I've been using SRT for a while and have to say it's improvement of RTMP. Mostly because the latency is "set" and video "fixed" when packets are lost via the overhead in the SRT protocol. While not technically faster than RTMP, it has error correction and can tolerate packet loss. How much packet-loss largely depends on how you set the latency (in milliseconds), plus the overhead bandwidth which by default is usually around 20% and doesn't need modification.
I think SRT is a great protocol for me fantastic to get video to the streaming server (my server supports it). Between streaming servers (again supported), so you can build your own CDN with reliable latency.
For now it's not a last mile protocol. So from the streaming server to the client, not really popular/useful. That might change.
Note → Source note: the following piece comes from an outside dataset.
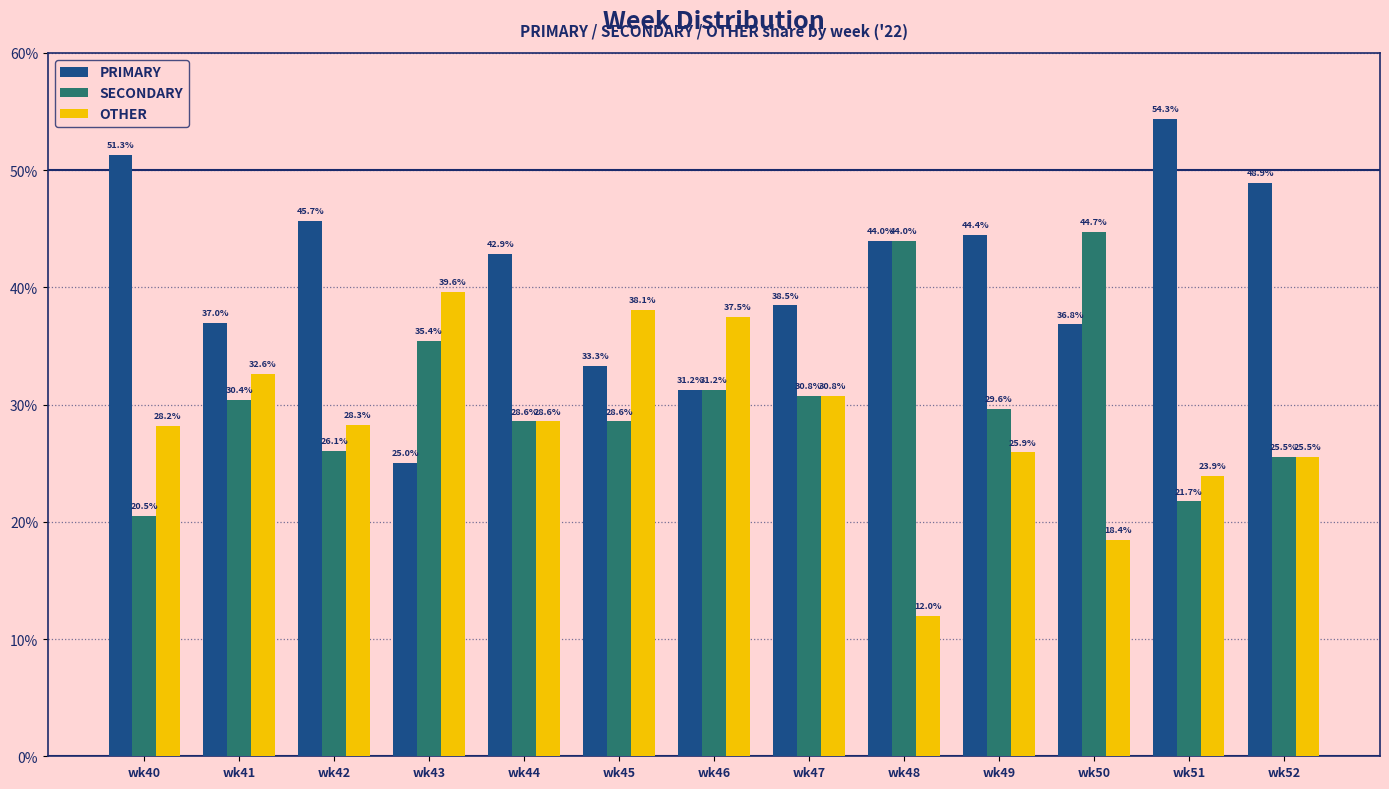

How many groups of bars are there?

13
I wish Youtube and Facebook would accept it, but for now I "republish" via RTMP(S) from our servers.
Vmix SRT --> Cloud Server with heaps of bandwidth --> Clients via SLDP with HLS fallback on Apple devices.
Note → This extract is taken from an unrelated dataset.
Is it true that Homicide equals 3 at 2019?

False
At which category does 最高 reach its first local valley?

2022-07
With your Cloud server, you can host that in a VPS, it can then use SRT from the closest server, to distribute to the other servers strategically placed closer to your viewers and with SRT of course you control the latency.
Cloud Server #1 might be in Australia --> SRT (200ms fixed latency) Cloud Server #2 in Singapore --> Viewer hitting Singapore server.
And of course you can rent as many cloud servers as you like and host them at virtually any VPS provider. Linux skills would be required to roll your own solution like that. I use Nimble Streaming Server, but I believe Wowza can do it too.
For Joe Average not interested in becoming a Linux Server Administrator, will be great when Youtube, Vimeo, Facebook, everyone supports SRT ingest.
The next logical step is then native SRT playback in web browsers and phones, so that you can control Streaming Server --> Client latency/quality as well.
Not saying to not add HLS encoding to VMix, but I wouldn't use it and I think long term SRT has a very bright future. HLS has very wide client end support, virtually everything can play it without fancy app downloads or proprietary clients. I hope SRT dissolves the need for HLS, but for now HLS support might be useful because the protocol is simply SO popular with CDNs.